Supt. Dr. Denise Saddler. File photo.

By Post Staff

The Oakland Board of Education voted this week to extend Superintendent Denise Saddler’s contract for another year, from July 1, 2026, to June 30, 2027.

Under the new agreement, Saddler’s job title will become “superintendent”; she will no longer be called “interim.”

Along with the new title, she will receive full superintendent benefits and salary at $367,765.45 per year, according to the employment agreement.

The vote to approve the new contract passed 5-2 at Wednesday night’s board meeting.

Saddler’s original interim contract was for one year. The school board was planning to select a permanent superintendent by the fall but earlier this year decided to delay the search.

The new contract reflects the Board of Education’s “determination that continuity in executive leadership is in the best interests of the district as Oakland Unified continues implementation of its fiscal stabilization strategies, academic priorities, labor relations initiatives, and operational improvements,” the employment agreement reads.

In November, the board approved a $150,000 contract with a consulting firm to carry out that search, but Board President Jennifer Brouhard told KQED last month that the process never got off the ground.

“No work was done, no money has been paid for the work (to) the search firm for the superintendent search,” Brouhard said. “Hopefully, we’ll be resuming that in the early part of the fall.”
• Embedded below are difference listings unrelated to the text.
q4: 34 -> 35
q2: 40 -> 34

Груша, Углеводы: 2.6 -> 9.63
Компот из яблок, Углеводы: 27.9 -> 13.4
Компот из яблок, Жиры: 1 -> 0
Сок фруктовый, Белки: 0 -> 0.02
Dr. Saddler was born and raised in Oakland, attended local schools, and has dedicated more than 45 years of her career to serving Oakland students and families.

She began her career in 1979 as a teacher of students with disabilities. Over the years, she has served as a teacher, principal, district leader, and teachers’ union president.
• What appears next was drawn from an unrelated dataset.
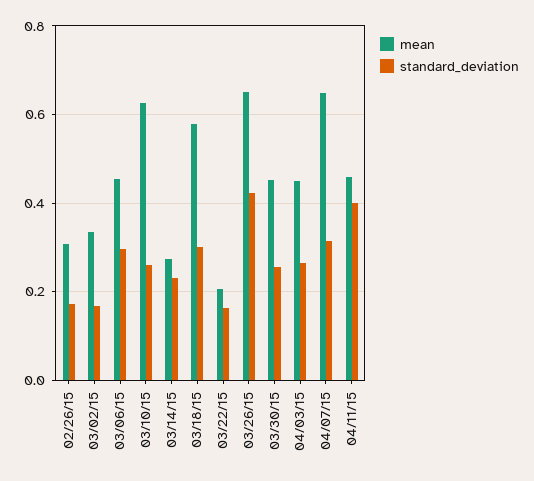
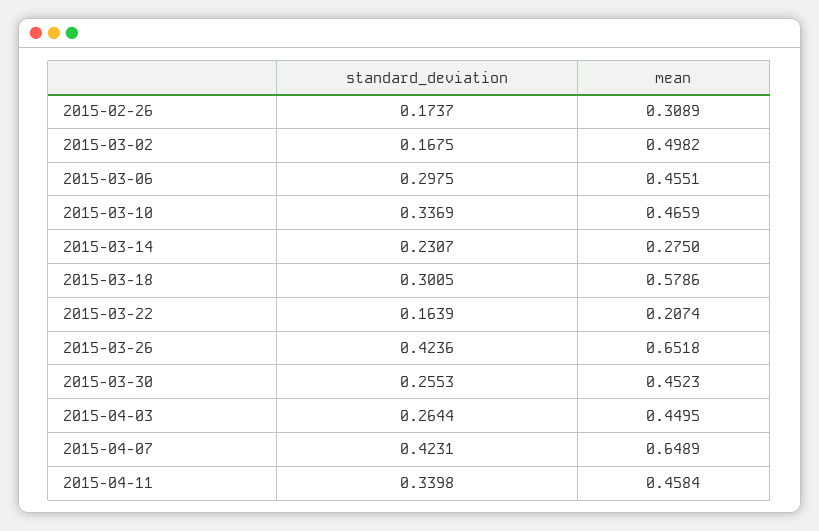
mean, 03/02/15: 0.34 -> 0.4982
mean, 03/10/15: 0.62 -> 0.4659
standard_deviation, 03/10/15: 0.26 -> 0.3369
standard_deviation, 04/07/15: 0.32 -> 0.4231
standard_deviation, 04/11/15: 0.4 -> 0.3398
While working in OUSD, she has served as principal at Chabot Elementary, area auperintendent, and executive leader for Community Engagement and Educational Transitions. She has also supported schools as a principal coach and substitute principal and taught at UC Berkeley’s Graduate School of Education.

Dr. Saddler holds a Doctorate in Educational Leadership from Mills College and master’s degrees in special education and in Staff Development and Administration.